Mohammad Ashraful, the Bangladesh captain, said the team had performed "pretty well". "Our bowlers bowled well in the first innings, but some decisions went against us that allowed the opponents to post a good total on the board. We knew we did not bat well in the first innings, but I will say we played pretty well throughout the game."
Ashraful raised Bangladesh's slim hopes of a win with a century, adding 112 for the sixth wicket alongside Shakib Al Hasan. Bangladesh continued to fight after Ashraful's dismissal, with Shakib combining with wicketkeeper Mushfiqur Rahim in a 111-run stand, a Bangladesh record for the seventh wicket.

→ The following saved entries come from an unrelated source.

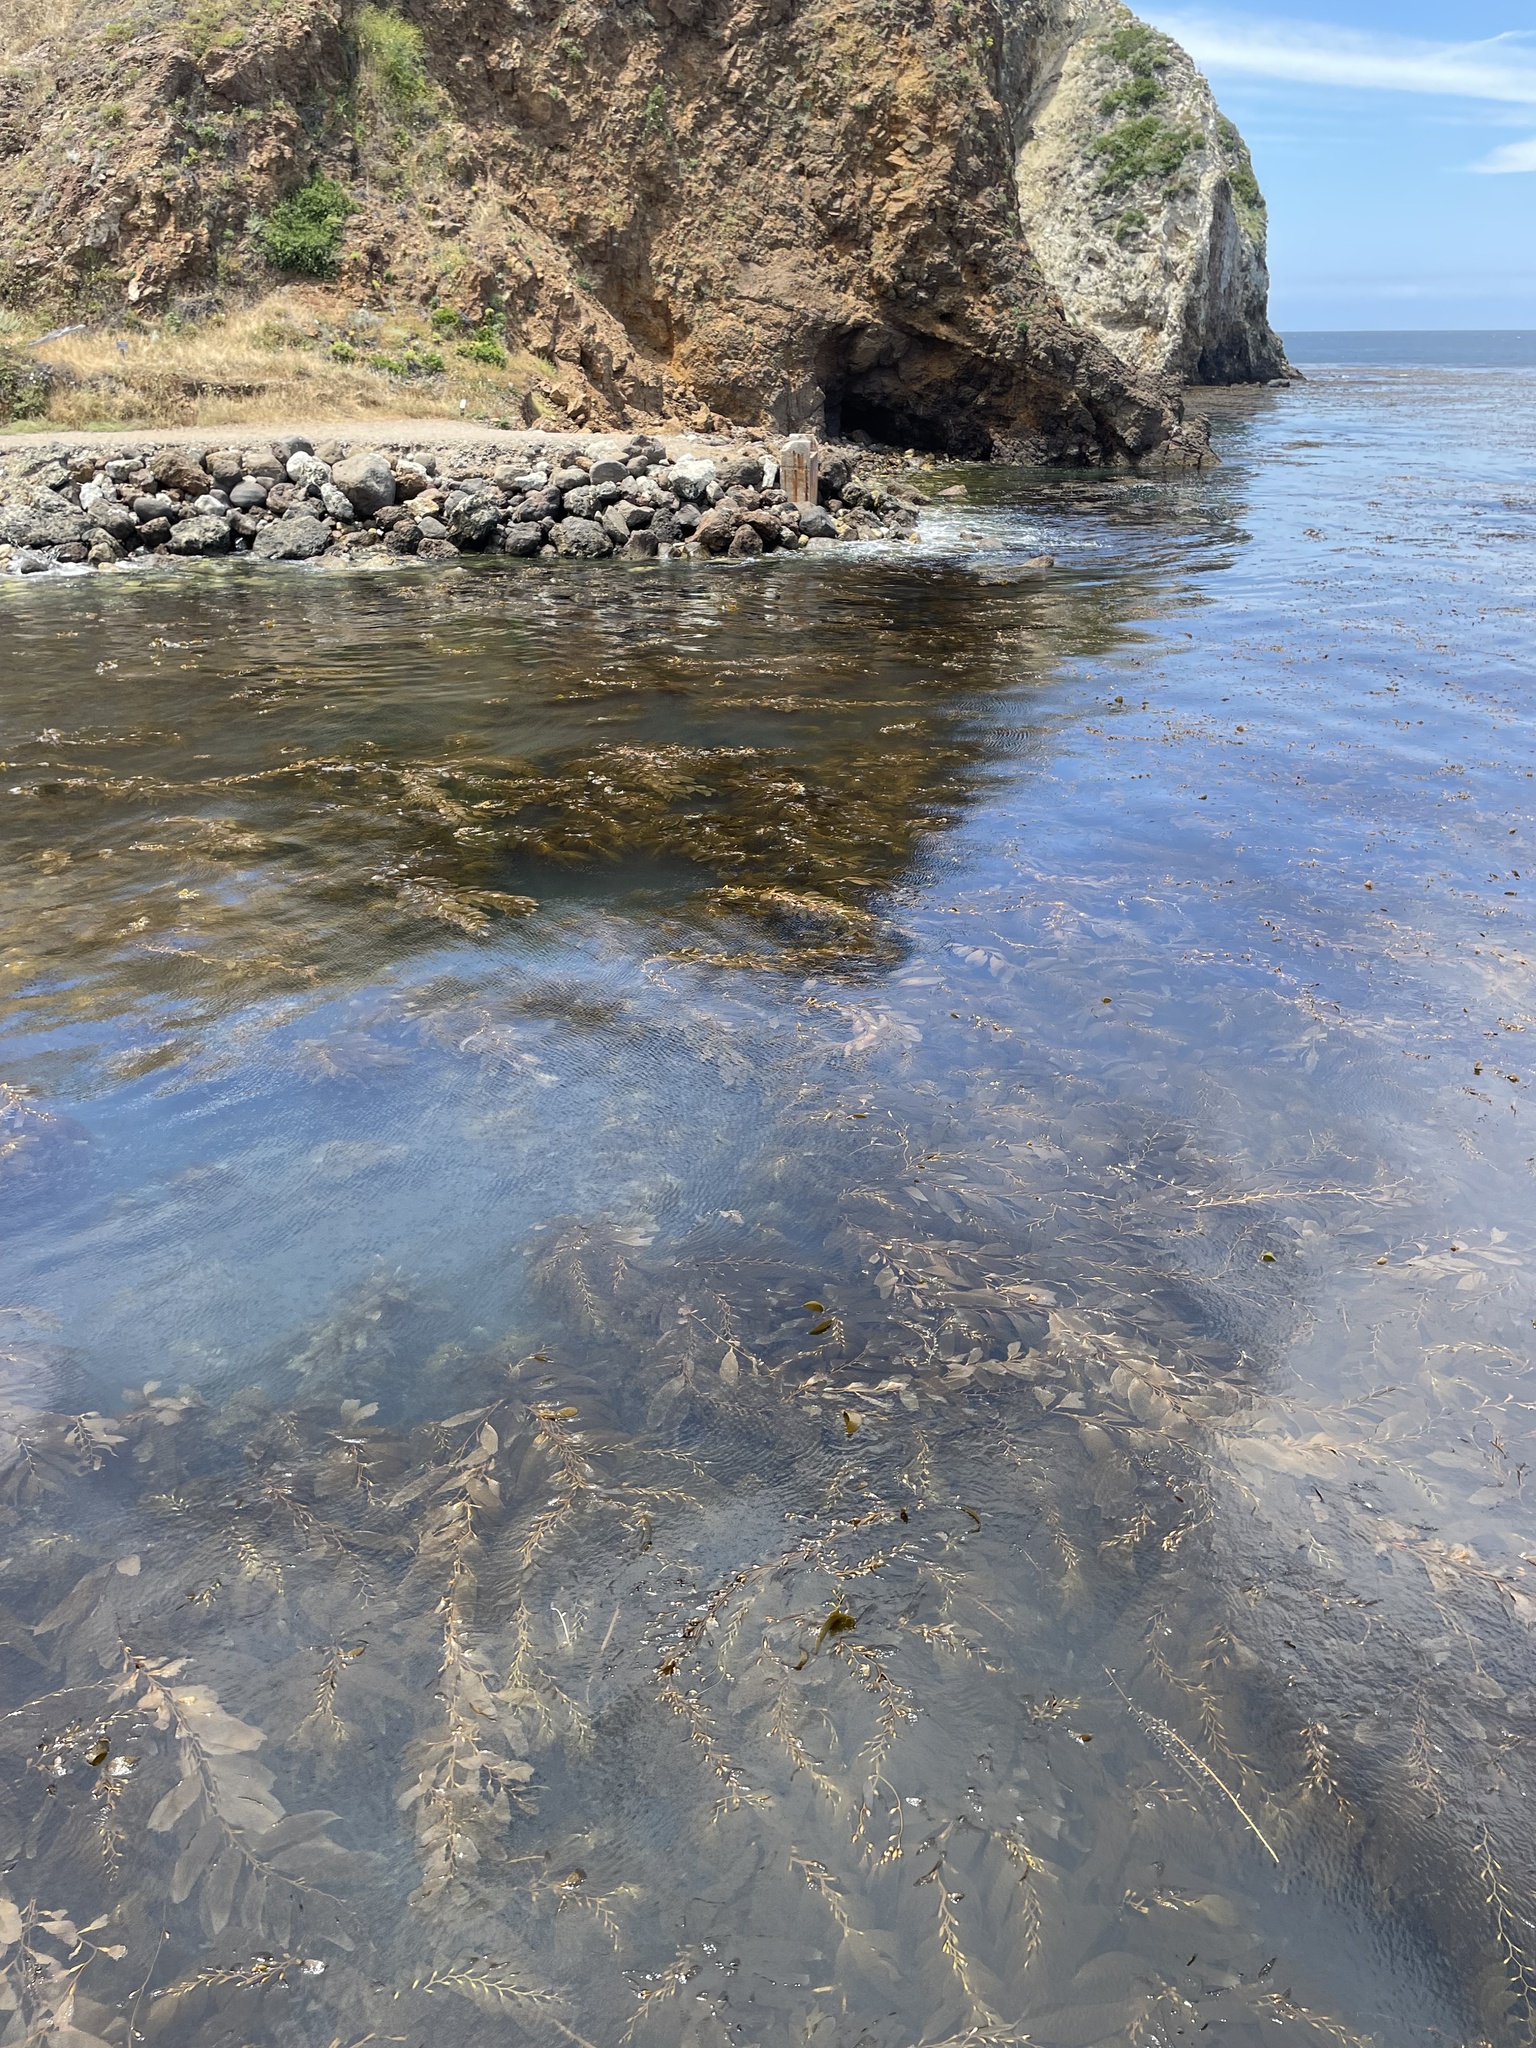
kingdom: Chromista
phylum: Ochrophyta
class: Phaeophyceae
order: Laminariales
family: Laminariaceae
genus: Macrocystis
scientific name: Macrocystis pyrifera
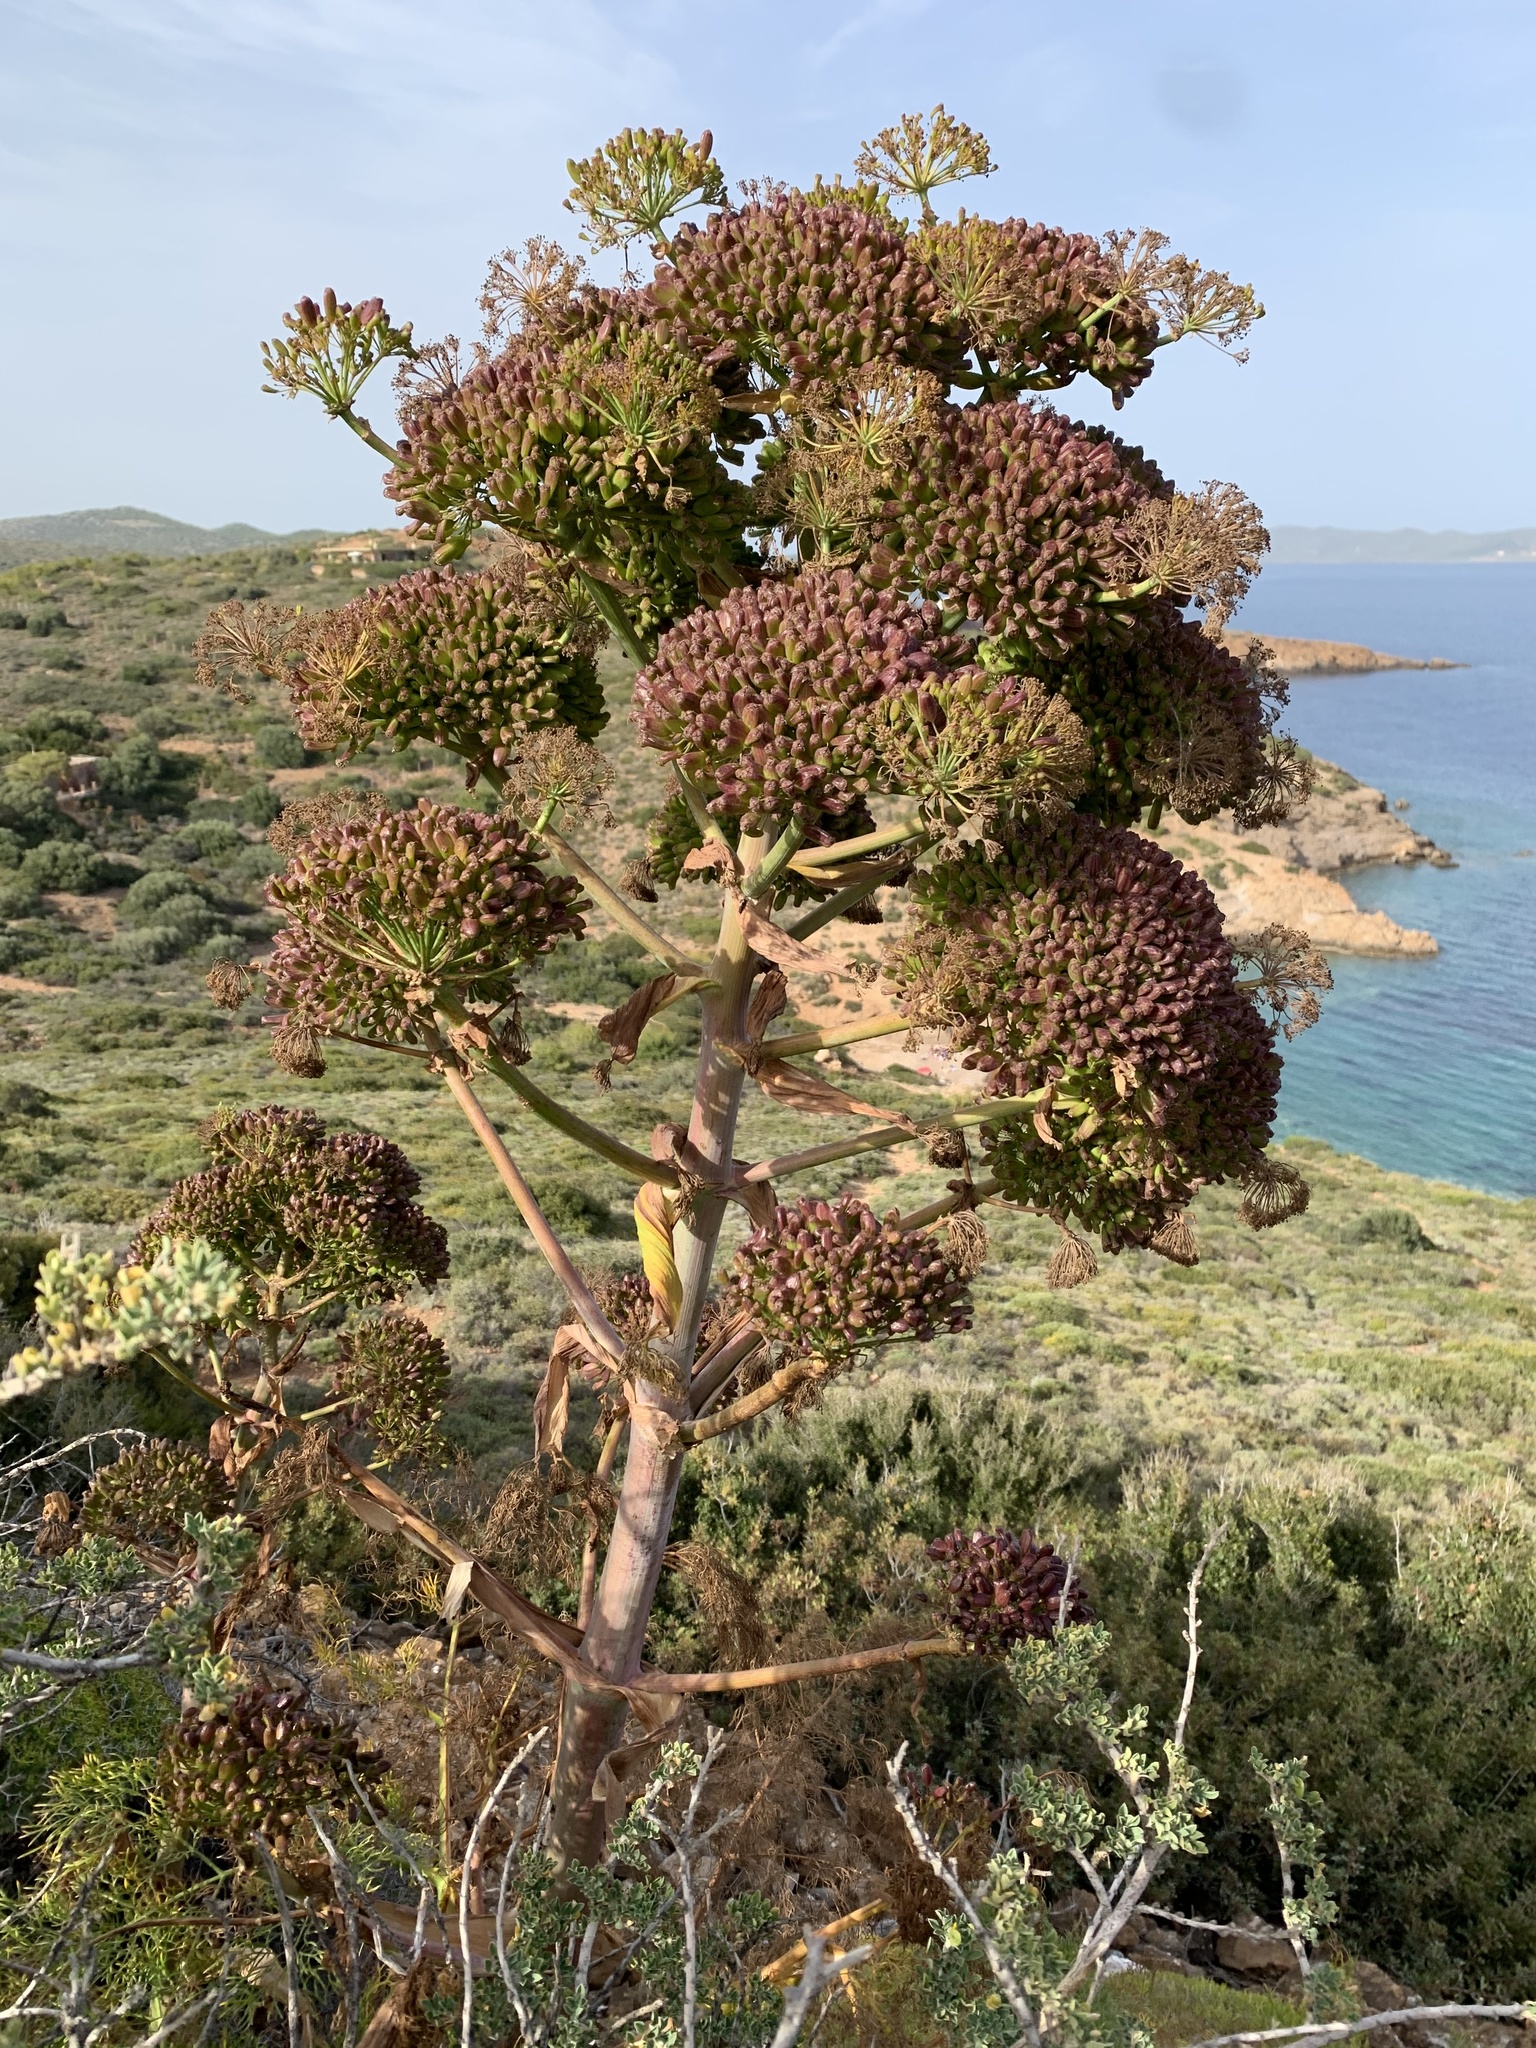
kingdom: Plantae
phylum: Tracheophyta
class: Magnoliopsida
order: Apiales
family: Apiaceae
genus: Ferula
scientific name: Ferula communis
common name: Giant fennel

"Our target was to play session by session on the final day and perform better. We never thought of the outcome," Ashraful said. He felt Bangladesh could have pulled off a record chase - the highest is West Indies' 418 for 4 against Australia in Antigua - had either he or Shakib remained at the crease.
"Unfortunately, I got out and Shakib missed his century. Once he left, we gave up hope. But we did not lose heart as Rahim was in very good form in the last couple of series."